A wave of cocaine may be about to hit the United States, according to a Coast Guard admiral.
On Monday,, the raw ingredient in cocaine. Coca production surged nearly 20 percent in Colombia between 2015 and 2016. Much of it is ultimately bound for the U.S. The U.S. stopped four metric tons of cocaine in the eastern Pacific this past weekend alone.
Coast Guard Adm. Christopher Tomney is the director of Joint Interagency Task Force South, the Western Hemisphere's nerve center for tracking drug traffickers, reports CBS News correspondent Manuel Bojorquez.
"I talk about it as really an approaching tsunami of cocaine getting ready to hit the global market," Tomney said.
The center is based in Key West, Florida, where tourists visiting the island's famed southernmost point seem largely unaware of what's happening daily on the other side of the fence. From here, an alphabet soup of government agencies, military branches and 17 different nations works together to find, track and target drug traffickers where they're most vulnerable.
"Out on the high seas, when they're hundreds of miles away from shore," Tomney said, "these traffickers have no place to run. They have no place to hide. They're out in plain sight."
Tomney showed us the paths taken for drugs moving into the U.S. and other parts of the world.
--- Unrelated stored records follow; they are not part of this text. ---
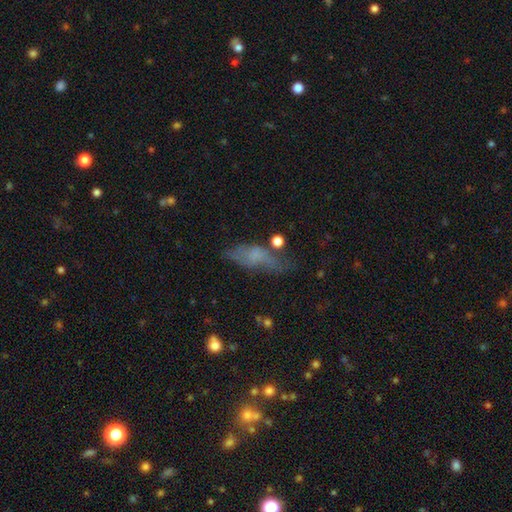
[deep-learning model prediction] smooth-or-featured: smooth: 53% | featured or disk: 33% | star or artifact: 14%
  how-rounded: in between: 58% | cigar-shaped: 37% | round: 5%
  merging: none: 45% | minor disturbance: 28% | major disturbance: 22% | merger: 6%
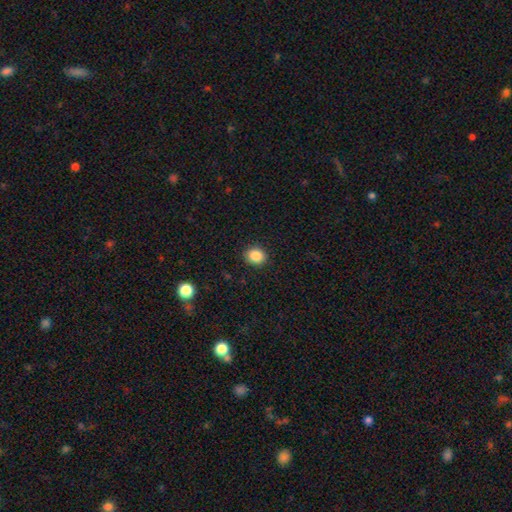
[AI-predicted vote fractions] Smooth or featured?
  - smooth: 87% *
  - star or artifact: 10%
  - featured or disk: 4%
How rounded?
  - round: 73% *
  - in between: 26%
  - cigar-shaped: 1%
Merging?
  - none: 90% *
  - minor disturbance: 7%
  - major disturbance: 2%
  - merger: 1%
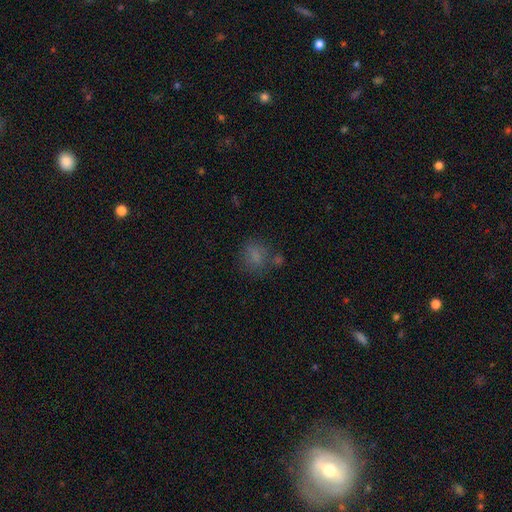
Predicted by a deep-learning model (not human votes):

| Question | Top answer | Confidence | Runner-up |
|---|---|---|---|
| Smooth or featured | smooth | 72% | star or artifact (16%) |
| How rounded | round | 61% | in between (37%) |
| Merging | none | 61% | minor disturbance (17%) |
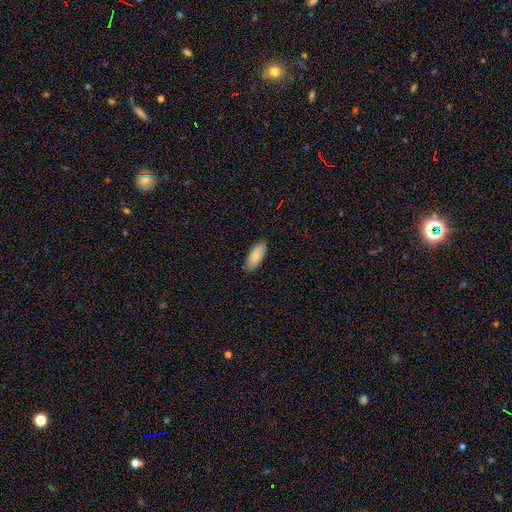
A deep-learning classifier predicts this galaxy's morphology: Smooth or featured: smooth — 82% (featured or disk — 12%)
How rounded: in between — 83% (cigar-shaped — 15%)
Merging: none — 87% (minor disturbance — 10%)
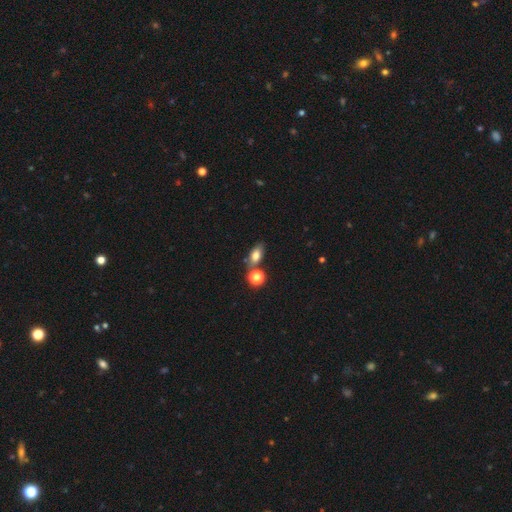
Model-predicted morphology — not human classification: Q: Smooth or featured?
A: smooth (76%); runner-up: star or artifact (12%)
Q: How rounded?
A: in between (79%); runner-up: round (15%)
Q: Merging?
A: none (62%); runner-up: merger (20%)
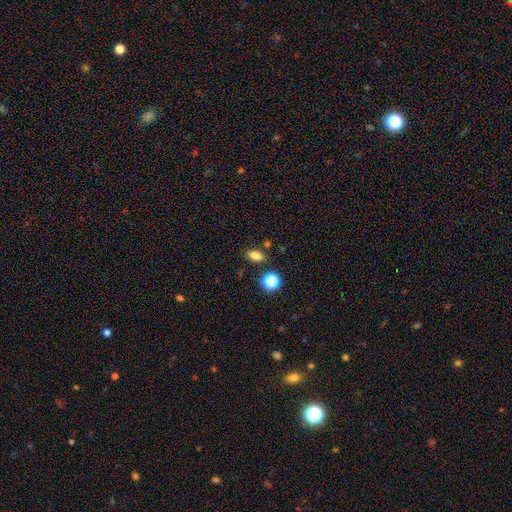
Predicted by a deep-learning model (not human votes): smooth 79%, star or artifact 14%, featured or disk 7%. Down the decision tree: how rounded — in between (78%); merging — none (82%).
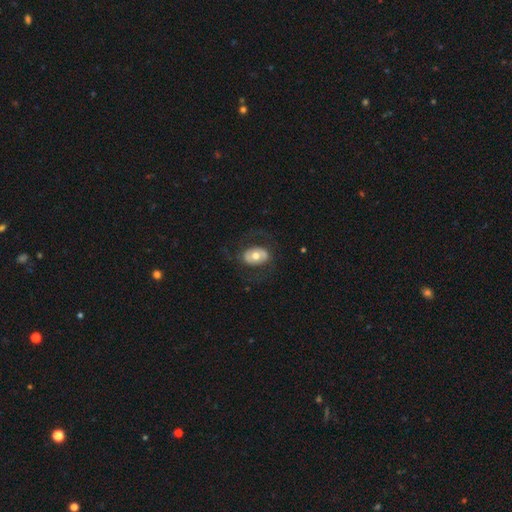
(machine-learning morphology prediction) This appears to be a featured or disk galaxy (52%). Merging: none (71%).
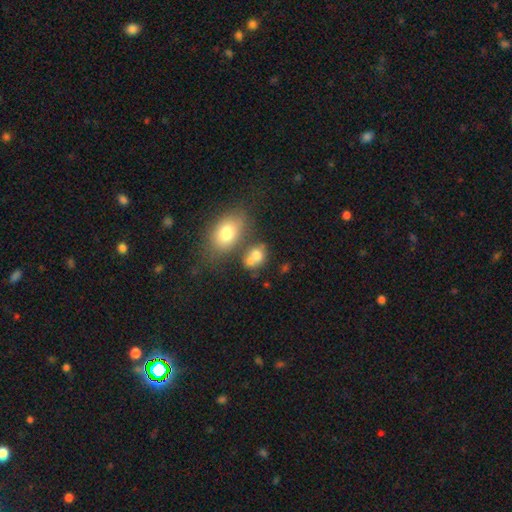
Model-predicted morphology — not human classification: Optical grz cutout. It shows a smooth galaxy with no disk features (74%) that is in between round and cigar-shaped (51%). Merging: merger (44%).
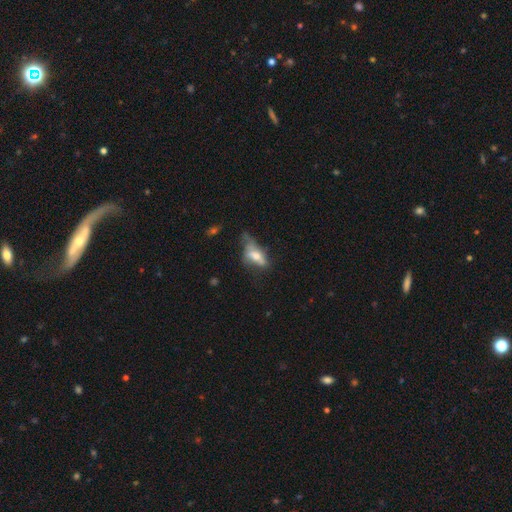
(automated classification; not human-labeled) smooth_or_featured: smooth (p=0.49) [alt: featured or disk p=0.40]
merging: major disturbance (p=0.40) [alt: minor disturbance p=0.27]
"As you see where the lines get really thick. If you were to break this out, you're really talking thousands of events that we monitored last year," Tomney said.
"How much of that are you able to stop?" Bojorquez asked.
"Very little," Tomney said, adding, "Three out of every four events that we have awareness of, we have no asset to go after."
"They're getting through," Bojorquez said.
"They're getting through," Tomney responded. "We need more ships. We need more aircraft is the bottom line."
Ships like the Coast Guard Cutter James, which we visited on its way to the eastern Pacific.
"Our last patrol, we were able to bring 16 tons of cocaine back," Capt. Mark Fedor said. "It was worth about $420 million. Nearly enough to pay for this ship. And that was just in about a 45-day period."
Fedor commands the most sophisticated ship in the Coast Guard's fleet.
"We have a lot of different sensors that can tell us what's going on around us," he said. "So we'll issue the orders to launch the helicopter, to launch the small boats, and then we vector them into those targets."
Armed helicopters are key to the endgame – flying low alongside go-fast boats, many times at night, to shoot out the engines.
"You can see on this side here, the entry point where a sniper round has gone in," Tomney said. "And this has been very effective technique."
But the smugglers have developed techniques of their own – like "Bigfoot."
"'Bigfoot' is what we term a self-propelled semi-submersible," Tomney said.
These low-profile semi-submersibles are harder to spot and carry tons more cocaine.
"Probably a week does not go by that we don't have a report somewhere throughout the region of these types of vessels on the water," Tomney said.
Last year, the task force set an all time record, stopping 285 metric tons of cocaine – but it's only a fraction of the total flow.
"It's very frustrating for the men and women of this task force knowing we could be doing so much more," Tomney said. "But it really comes down to a series of choices. … How much do we want to make this a priority?"
Ultimately, their goal is to dismantle the trafficking networks, which can be used to move anything, not just drugs. But because of aging ships and aircraft, the task force may have even fewer resources next year.